As Alpacka pioneered higher-performance boats, customers began taking them on more demanding rivers and white-water test pieces, such as the Colorado, Animas, and Arkansas rivers. Today, some intrepid boaters are also exploring hairy backcountry creek runs that require considerable hikes, such as the Class III and IV section above Vallecito Creek, a legendary white-water stretch in southwest Colorado. The rafts’ maneuverability has also attracted beginners and weekend warriors interested in floating classic multiday trips on the Chama, San Juan, and Yampa rivers and remote low-water desert streams like Utah’s Escalante and Dirty Devil rivers.

“We call them the season-extenders,” says Steve “Doom” Fassbinder, a Colorado-based sponsored mountain biker and packrafter who also works for Alpacka. “You can go out and run rivers in a packraft when kayakers and rafters don’t even see them as possible.” (Packrafts can navigate shallower rivers because they only require a few inches of clearance.) More creative uses include floating out hundreds of pounds of moose meat after a hunt and rigging up a sail to cruise across a wilderness lake.

“Originally the idea of packrafting was, I want to go from point A to point B, there’s water in my way, and a packraft allows me to navigate that water,” Thor Tingey says. “Now, the vast majority of packrafters out there look at the water first, and the land is the obstacle.”

As popularity grows, land managers are still figuring out how to oversee these new recreationists. “Packrafting lets you be more free-form [in how you travel],” says Joseph Bell, president of the APA. “That’s part of the delight, but it’s also part of the challenge of managing it.” Unlike rafters, he says, packrafters can put in and take out of a river at will, so impacts are dispersed.

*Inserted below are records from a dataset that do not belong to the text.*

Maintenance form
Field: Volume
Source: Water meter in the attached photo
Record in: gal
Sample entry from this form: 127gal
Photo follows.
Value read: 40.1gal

Some areas, such as Denali National Park, have embraced the new mode of transportation. Others, such as Yellowstone National Park, still prohibit boaters entirely. A few protected areas have started to incorporate these recreationists into permitting systems: Canyonlands National Park, for example, requires packrafters to secure river permits if they’re floating more than two miles or camping in the river corridor. Eventually, Dial hopes that with greater numbers, packrafters will be able to advocate more effectively for access to sites.

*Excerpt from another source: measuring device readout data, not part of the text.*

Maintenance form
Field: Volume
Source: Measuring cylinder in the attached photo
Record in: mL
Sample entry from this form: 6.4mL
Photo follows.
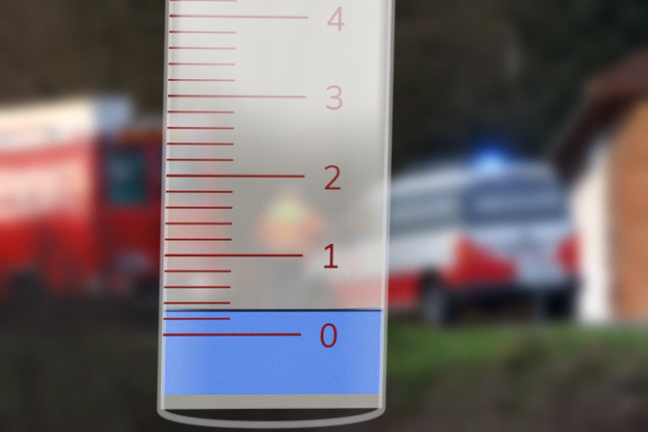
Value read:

For now, the sport is still considered niche. The APA has a mere 1,100 members; by comparison, the American Canoe Association boasts about 40,000. But that means there are still plenty of opportunities to find solitude in places that are difficult to access with any other craft—from the crystalline pools of an Arctic river to the steep creeks of the Rocky Mountains to the remote streams that trickle through the Southwest’s slender sandstone canyons.

“Packrafting has this intrinsic appeal, and I think we’ll continue to see a surge in popularity,” Bell says. “Being able to switch between land and water on the fly, there’s just this wonderful sense of personal freedom.”

In early 2016, after an eight-year stint as a lawyer in Portland, Oregon, Thor Tingey returned to Alpacka with his wife, Sarah, a former Nike program manager. The couple now oversees the company’s sales and operations, which allows Sheri to focus on design. In April, the company debuted two new models and unveiled an overhaul of five other models with nifty features, such as new one-way valves, D-rings for strapping on gear, and a new spray deck.

They also moved into a 12,000-square-foot building, where they now employ 25 locals full time. From Alpacka’s website, customers choose colors, features, and fabrics in models priced from $595 to $2,445. Each boat is built to order, which takes two to five days, and then ships to its buyer. And even though the sport only appeals to a small, dedicated bunch of adventurers, Thor wouldn’t have it any other way. “I never want someone to buy a packraft who doesn’t really want it,” Thor says. “They’re not meant to sit in closets.”